Ciro Gomes (PDT) quer frente de esquerda sem o PT. Foto: LC Moreira/Futura Press

Candidato derrotado à Presidência da República, Ciro Gomes (PDT), disse que o futuro ministro da Justiça, o ex-juiz Sergio Moro, é uma “figura publicitária” no governo Bolsonaro.

Em live feita na sua página do Facebook, o ex-ministro respondeu perguntas de seus seguidores e disse que o presidente eleito tem um papel de “animador de auditório”, quando o real poder estará nas mãos dos superministérios criados por ele.

“Bolsonaro parece que está reservando para si um papel de relações públicas, de agitador, de animar de auditório, na Presidência da República. O poder real ele está delegando ao que ele chama de superministérios”, avaliou.

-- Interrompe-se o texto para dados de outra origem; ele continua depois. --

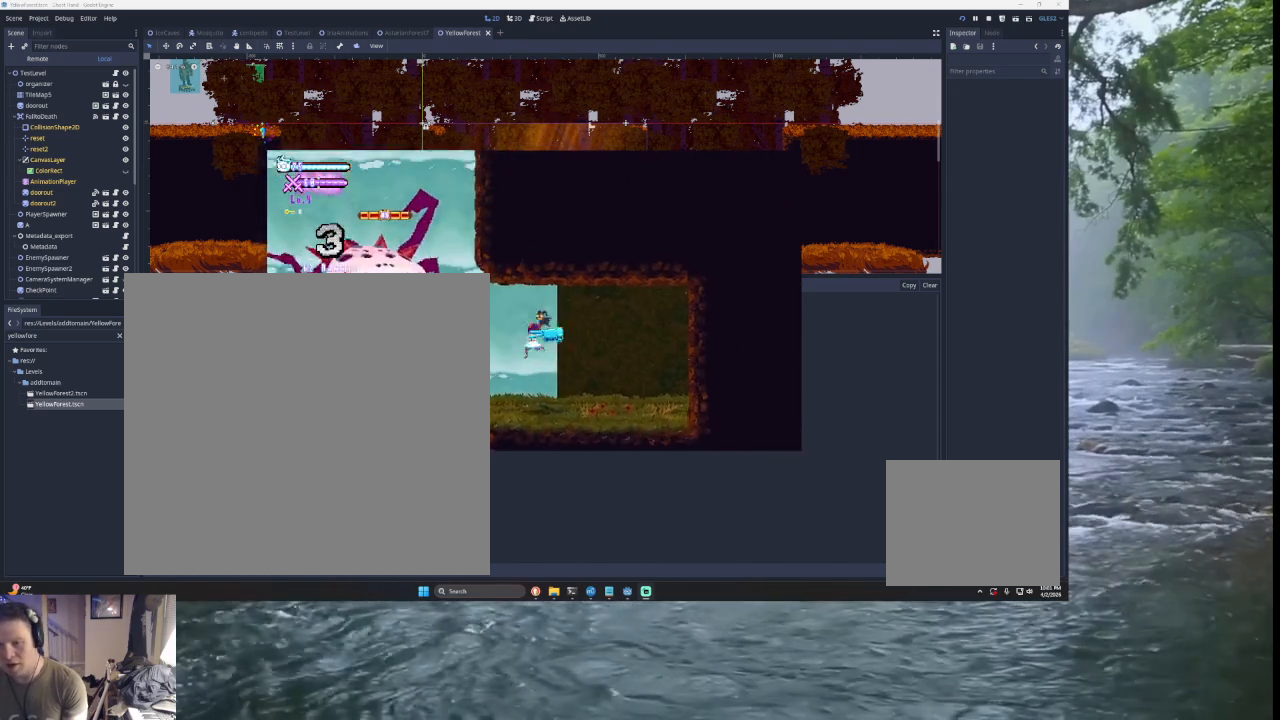
{"buttons": [], "left_stick": "center", "right_stick": "center", "events": [[33, "CROSS", "down"], [133, "CROSS", "up"], [167, "SQUARE", "up"], [167, "left_stick", "right"], [200, "TRIANGLE", "up"], [400, "left_stick", "center"]]}
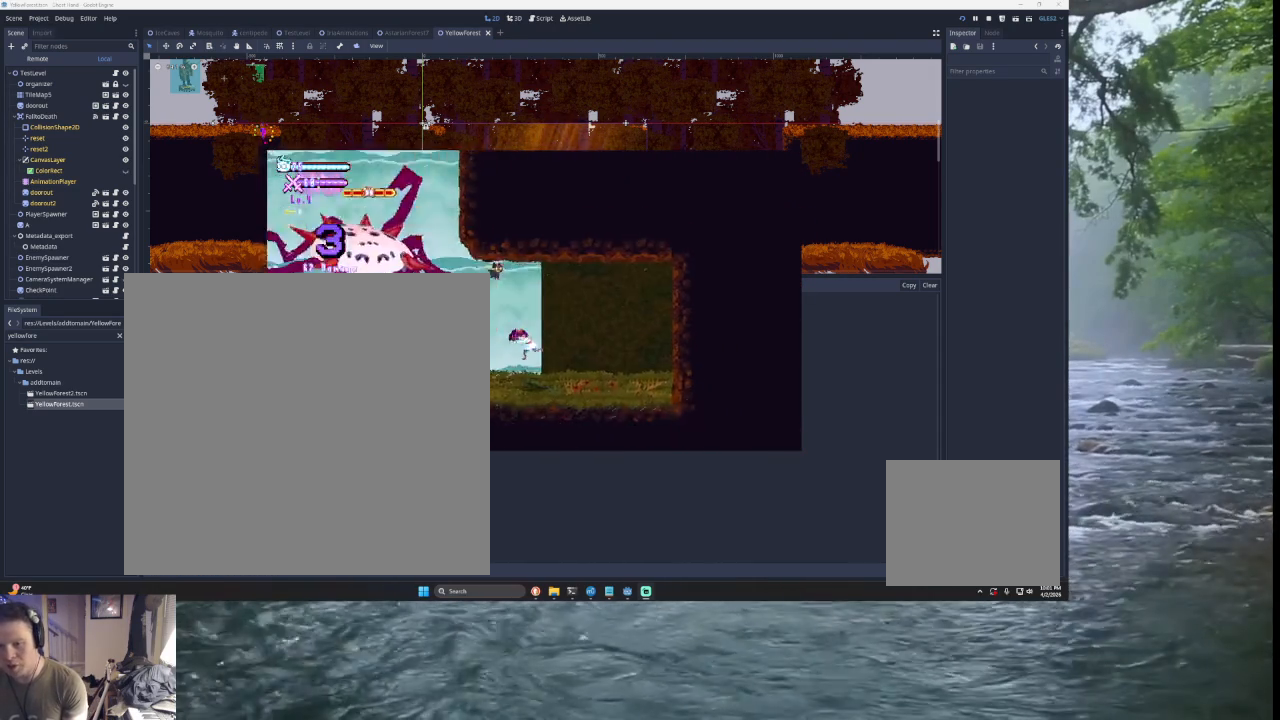
{"buttons": ["TRIANGLE"], "left_stick": "left", "right_stick": "center", "events": [[33, "left_stick", "left"], [233, "TRIANGLE", "down"]]}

Sobre Moro, ele disse que os primeiros sinais “não são bons”. “Só para se ter uma ideia, ele é o encarregado de duas grandes tarefas: primeiro, o enfrentamento da corrupção (…) Segundo, a questão da segurança pública (…) Ele não dá uma palavra sobre isso e essa é a grande demanda da sociedade brasileira. Os 63 mil homicídios? O combate ao crime organizado? Ninguém ouve uma palavra sobre isso”, criticou.

DE OLHO EM 2022

Ciro terminou a conversa dizendo que “2022 tem importância”, se colocando desde já como uma alternativa para o pleito, que só acontecerá em quatro anos. Segundo ele, o PDT já fez o convite para que ele seja o próximo candidato à Presidência pelo partido.

No pleito deste ano, o PT esperava um apoio formal e incisivo de Ciro ao candidato Fernando Haddad, o que não aconteceu. O movimento foi avaliado justamente como uma tentativa do pedetista de se afastar do partido, desgastado pela Lava Jato e pela prisão de seu maior líder, mirando a eleição de 2022.